In What is Life?, having given an account of the operations of chromosomes based around quantum principles in stead of the statistical laws that were used in biology at the time (which allowed for a convincing explanation of how chromosomes could remain regular despite their small size) he described the chromosome as “the finest masterpiece ever achieved by the Lord’s quantum mechanics.” In a poem written for Kate Nolan, a relief worker for the Red Cross, who became the mother of one of his children, he confided:

“I prayed to God, the ever unknown one,

to him who blossoms from the earth in spring

and bends the boughs in fall with blessed burden

to take away from meal joy and truth,

but then be pleased to give me your dear self,

the only bliss to stay by me forever”

In a 1948 science article he offered an interesting critique of the philosophy of logical positivism, which had dominated the first half of the twentieth century and left a legacy of materialism in science which is felt to the present day. In seeking to banish personal experience from the world altogether, he held that positivists had removed any possibility of direct contact with a personal God or of mystical experiences:

“A personal God cannot be encountered in a world picture that becomes accessible only at the price that everything personal in it is excluded from it. We know that whenever God is experienced, it is an experience exactly as real as a direct sense impression, as real as one’s own personality.”

After his 60th birthday Schrodinger spent less time on physics, and more on philosophy.

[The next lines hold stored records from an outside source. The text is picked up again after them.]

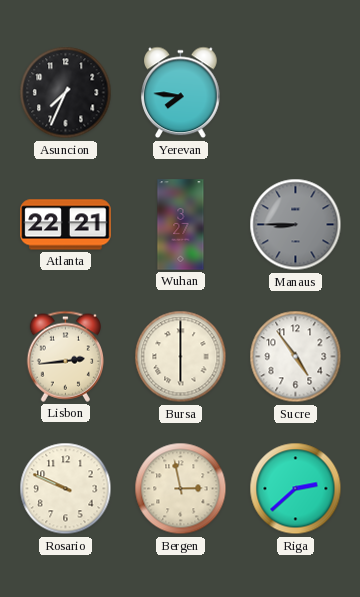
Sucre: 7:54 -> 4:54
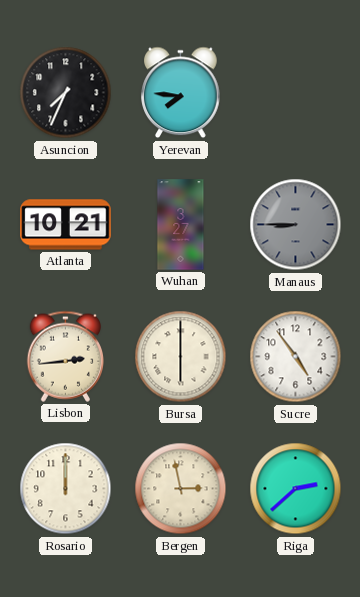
Atlanta: 22:21 -> 10:21
Rosario: 9:49 -> 12:00
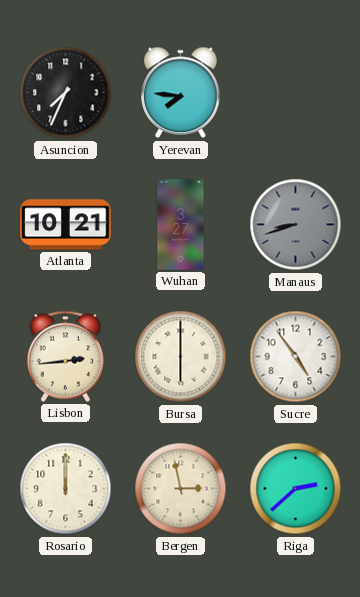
Manaus: 8:45 -> 8:42
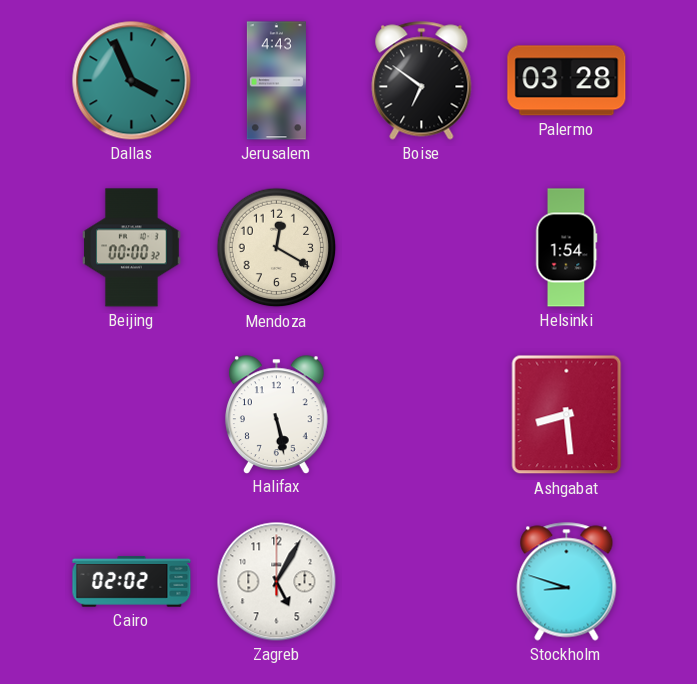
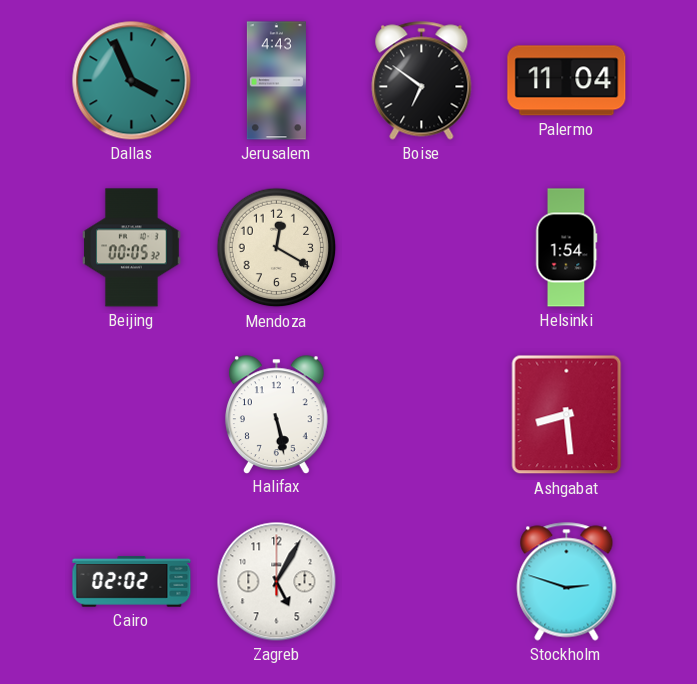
Palermo: 03:28 -> 11:04
Beijing: 00:00 -> 00:05
Stockholm: 8:48 -> 2:48
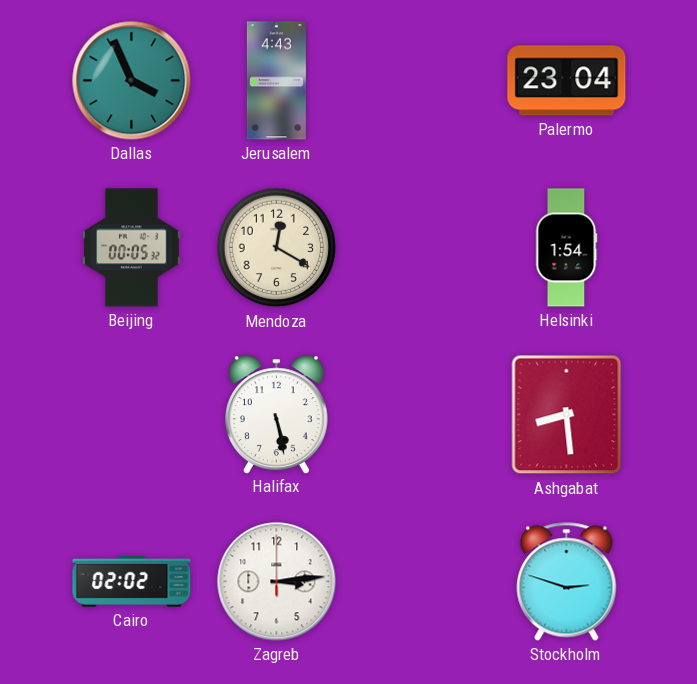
Boise: 6:51 -> none
Palermo: 11:04 -> 23:04
Zagreb: 5:05 -> 3:14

At the 1946 event of the annual Eranos Tagung conference, founded by Carl Jung, Schrodinger gave a lecture titled “The Spirit of Science.” He began with an exposition of Shankara’s famous commentary of the Vedanta sutra, and concluded that the “spirit” that is revealed by the Vedanta can never be reached through scientific inquiry, and indeed cannot even be investigated by science:

“The spirit, strictly speaking, can never be the object of scientific inquiry, because objective knowledge of the spirit is a contradiction in terms. Yet, on the other hand, all knowledge relates to the spirit, or, more properly, exists in it, and this is the sole reason for our interest in any field of knowledge whatsoever.”

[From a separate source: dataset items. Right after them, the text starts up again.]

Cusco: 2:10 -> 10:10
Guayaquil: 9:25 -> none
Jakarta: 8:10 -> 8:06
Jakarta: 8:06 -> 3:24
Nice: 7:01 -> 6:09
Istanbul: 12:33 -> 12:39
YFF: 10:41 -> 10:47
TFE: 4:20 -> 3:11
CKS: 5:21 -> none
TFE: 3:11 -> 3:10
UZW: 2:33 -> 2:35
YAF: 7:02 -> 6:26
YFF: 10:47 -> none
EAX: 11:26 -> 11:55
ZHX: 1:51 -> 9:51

On his death, the priest at the church in the small village of Alpbach where the funeral took place initially objected to his burial in the church grounds as Schrodinger had not been a practicing Catholic, but relented on learning that he had been on good standing with the Pontifical Academy of Science. It is a chain of events which is illuminating of the welcoming attitude of the Catholic Church towards science and (following the Vatican II conference) to those who do not practice the Catholic religion explicitly.

In summary then we find a man much after Einstein’s heart in his vision of science as a quest to find the rules set by the “good Lord”, with a preference for mysticism over organised religion, and a particular interest in the Vedanta.